> **What this task involves**:
Exactly the lines from the start of the data below through the line containing "La aseguradora de la" must be returned, and no others.

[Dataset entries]

++++++

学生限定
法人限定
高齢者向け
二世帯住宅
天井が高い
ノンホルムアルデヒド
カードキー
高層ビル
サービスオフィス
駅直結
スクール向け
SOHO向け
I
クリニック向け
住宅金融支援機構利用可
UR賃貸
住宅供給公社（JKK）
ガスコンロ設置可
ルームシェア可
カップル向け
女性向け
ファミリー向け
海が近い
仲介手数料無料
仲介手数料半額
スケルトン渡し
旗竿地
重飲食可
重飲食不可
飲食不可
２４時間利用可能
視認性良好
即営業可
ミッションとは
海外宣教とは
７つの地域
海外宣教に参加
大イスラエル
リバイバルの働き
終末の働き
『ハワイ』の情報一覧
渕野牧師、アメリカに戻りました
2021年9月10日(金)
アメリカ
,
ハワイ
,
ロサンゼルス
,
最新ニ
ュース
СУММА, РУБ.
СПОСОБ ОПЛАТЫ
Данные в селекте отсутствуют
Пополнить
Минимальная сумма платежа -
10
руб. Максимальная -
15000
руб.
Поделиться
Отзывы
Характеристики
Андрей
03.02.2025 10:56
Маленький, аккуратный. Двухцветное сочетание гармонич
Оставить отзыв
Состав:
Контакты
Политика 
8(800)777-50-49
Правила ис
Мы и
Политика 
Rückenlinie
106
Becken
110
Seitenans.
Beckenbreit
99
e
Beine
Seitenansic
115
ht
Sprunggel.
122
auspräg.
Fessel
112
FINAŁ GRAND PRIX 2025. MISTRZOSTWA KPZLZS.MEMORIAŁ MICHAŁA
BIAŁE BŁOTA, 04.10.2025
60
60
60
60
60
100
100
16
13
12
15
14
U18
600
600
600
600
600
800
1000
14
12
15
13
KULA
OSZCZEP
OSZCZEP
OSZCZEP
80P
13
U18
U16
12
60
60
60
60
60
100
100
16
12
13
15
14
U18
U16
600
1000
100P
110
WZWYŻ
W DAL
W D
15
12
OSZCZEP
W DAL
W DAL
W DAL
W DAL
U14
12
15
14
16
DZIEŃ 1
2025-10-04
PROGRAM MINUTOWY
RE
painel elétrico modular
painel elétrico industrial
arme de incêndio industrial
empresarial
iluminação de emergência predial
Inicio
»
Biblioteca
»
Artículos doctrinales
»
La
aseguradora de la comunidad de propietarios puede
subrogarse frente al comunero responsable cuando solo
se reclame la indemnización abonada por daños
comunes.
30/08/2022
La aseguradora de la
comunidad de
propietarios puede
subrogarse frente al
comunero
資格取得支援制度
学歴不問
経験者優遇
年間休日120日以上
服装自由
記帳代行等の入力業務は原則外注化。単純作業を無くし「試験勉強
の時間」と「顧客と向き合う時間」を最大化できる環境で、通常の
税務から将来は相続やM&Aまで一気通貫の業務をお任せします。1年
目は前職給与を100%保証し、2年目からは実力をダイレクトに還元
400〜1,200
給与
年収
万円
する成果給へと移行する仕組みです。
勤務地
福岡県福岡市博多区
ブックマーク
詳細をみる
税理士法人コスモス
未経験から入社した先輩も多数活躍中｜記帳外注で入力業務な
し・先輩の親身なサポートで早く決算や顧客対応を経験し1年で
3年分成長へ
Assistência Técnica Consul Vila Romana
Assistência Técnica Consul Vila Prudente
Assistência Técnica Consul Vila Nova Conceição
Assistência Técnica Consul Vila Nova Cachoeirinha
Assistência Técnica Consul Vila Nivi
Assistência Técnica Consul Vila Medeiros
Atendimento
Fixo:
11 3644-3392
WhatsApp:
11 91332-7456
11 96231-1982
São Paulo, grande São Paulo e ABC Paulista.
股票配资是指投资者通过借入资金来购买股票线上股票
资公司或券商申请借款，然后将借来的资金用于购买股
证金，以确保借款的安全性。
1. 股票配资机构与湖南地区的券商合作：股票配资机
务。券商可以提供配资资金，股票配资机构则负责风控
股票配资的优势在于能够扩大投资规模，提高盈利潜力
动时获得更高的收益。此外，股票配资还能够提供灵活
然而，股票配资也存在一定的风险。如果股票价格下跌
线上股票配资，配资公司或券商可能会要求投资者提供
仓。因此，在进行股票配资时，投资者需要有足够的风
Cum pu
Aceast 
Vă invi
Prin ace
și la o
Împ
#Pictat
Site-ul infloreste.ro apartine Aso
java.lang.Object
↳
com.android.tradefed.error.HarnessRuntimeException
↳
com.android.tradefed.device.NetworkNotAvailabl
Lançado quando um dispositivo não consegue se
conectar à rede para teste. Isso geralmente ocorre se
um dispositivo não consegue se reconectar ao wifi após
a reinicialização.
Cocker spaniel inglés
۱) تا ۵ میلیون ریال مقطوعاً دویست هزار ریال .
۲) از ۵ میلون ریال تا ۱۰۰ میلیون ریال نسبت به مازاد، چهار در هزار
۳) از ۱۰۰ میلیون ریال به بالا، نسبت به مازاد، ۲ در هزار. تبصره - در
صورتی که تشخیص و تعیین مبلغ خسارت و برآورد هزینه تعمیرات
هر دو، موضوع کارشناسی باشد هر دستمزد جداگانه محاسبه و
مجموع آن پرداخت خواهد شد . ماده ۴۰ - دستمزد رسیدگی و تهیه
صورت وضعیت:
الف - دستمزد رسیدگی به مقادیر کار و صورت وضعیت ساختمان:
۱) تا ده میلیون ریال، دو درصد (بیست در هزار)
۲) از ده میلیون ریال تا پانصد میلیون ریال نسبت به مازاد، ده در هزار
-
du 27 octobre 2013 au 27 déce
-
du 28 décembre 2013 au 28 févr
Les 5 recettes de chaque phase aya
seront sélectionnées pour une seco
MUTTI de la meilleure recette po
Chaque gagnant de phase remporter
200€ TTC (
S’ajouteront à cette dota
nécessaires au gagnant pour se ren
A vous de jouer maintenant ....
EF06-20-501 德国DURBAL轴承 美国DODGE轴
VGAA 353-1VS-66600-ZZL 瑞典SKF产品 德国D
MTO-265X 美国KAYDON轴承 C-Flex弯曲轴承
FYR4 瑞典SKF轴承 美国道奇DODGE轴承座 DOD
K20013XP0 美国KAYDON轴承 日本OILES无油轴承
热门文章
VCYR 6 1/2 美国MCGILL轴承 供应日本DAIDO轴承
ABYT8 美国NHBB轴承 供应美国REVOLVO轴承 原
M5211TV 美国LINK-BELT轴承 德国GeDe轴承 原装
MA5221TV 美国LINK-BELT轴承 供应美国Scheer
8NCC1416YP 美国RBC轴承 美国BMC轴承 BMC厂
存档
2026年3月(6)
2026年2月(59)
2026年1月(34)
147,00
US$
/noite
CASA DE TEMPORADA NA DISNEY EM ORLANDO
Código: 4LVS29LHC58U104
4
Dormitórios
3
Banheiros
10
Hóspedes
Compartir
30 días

++++++

> **Result for this exercise**:
学生限定
法人限定
高齢者向け
二世帯住宅
天井が高い
ノンホルムアルデヒド
カードキー
高層ビル
サービスオフィス
駅直結
スクール向け
SOHO向け
I
クリニック向け
住宅金融支援機構利用可
UR賃貸
住宅供給公社（JKK）
ガスコンロ設置可
ルームシェア可
カップル向け
女性向け
ファミリー向け
海が近い
仲介手数料無料
仲介手数料半額
スケルトン渡し
旗竿地
重飲食可
重飲食不可
飲食不可
２４時間利用可能
視認性良好
即営業可
ミッションとは
海外宣教とは
７つの地域
海外宣教に参加
大イスラエル
リバイバルの働き
終末の働き
『ハワイ』の情報一覧
渕野牧師、アメリカに戻りました
2021年9月10日(金)
アメリカ
,
ハワイ
,
ロサンゼルス
,
最新ニ
ュース
СУММА, РУБ.
СПОСОБ ОПЛАТЫ
Данные в селекте отсутствуют
Пополнить
Минимальная сумма платежа -
10
руб. Максимальная -
15000
руб.
Поделиться
Отзывы
Характеристики
Андрей
03.02.2025 10:56
Маленький, аккуратный. Двухцветное сочетание гармонич
Оставить отзыв
Состав:
Контакты
Политика 
8(800)777-50-49
Правила ис
Мы и
Политика 
Rückenlinie
106
Becken
110
Seitenans.
Beckenbreit
99
e
Beine
Seitenansic
115
ht
Sprunggel.
122
auspräg.
Fessel
112
FINAŁ GRAND PRIX 2025. MISTRZOSTWA KPZLZS.MEMORIAŁ MICHAŁA
BIAŁE BŁOTA, 04.10.2025
60
60
60
60
60
100
100
16
13
12
15
14
U18
600
600
600
600
600
800
1000
14
12
15
13
KULA
OSZCZEP
OSZCZEP
OSZCZEP
80P
13
U18
U16
12
60
60
60
60
60
100
100
16
12
13
15
14
U18
U16
600
1000
100P
110
WZWYŻ
W DAL
W D
15
12
OSZCZEP
W DAL
W DAL
W DAL
W DAL
U14
12
15
14
16
DZIEŃ 1
2025-10-04
PROGRAM MINUTOWY
RE
painel elétrico modular
painel elétrico industrial
arme de incêndio industrial
empresarial
iluminação de emergência predial
Inicio
»
Biblioteca
»
Artículos doctrinales
»
La
aseguradora de la comunidad de propietarios puede
subrogarse frente al comunero responsable cuando solo
se reclame la indemnización abonada por daños
comunes.
30/08/2022
La aseguradora de la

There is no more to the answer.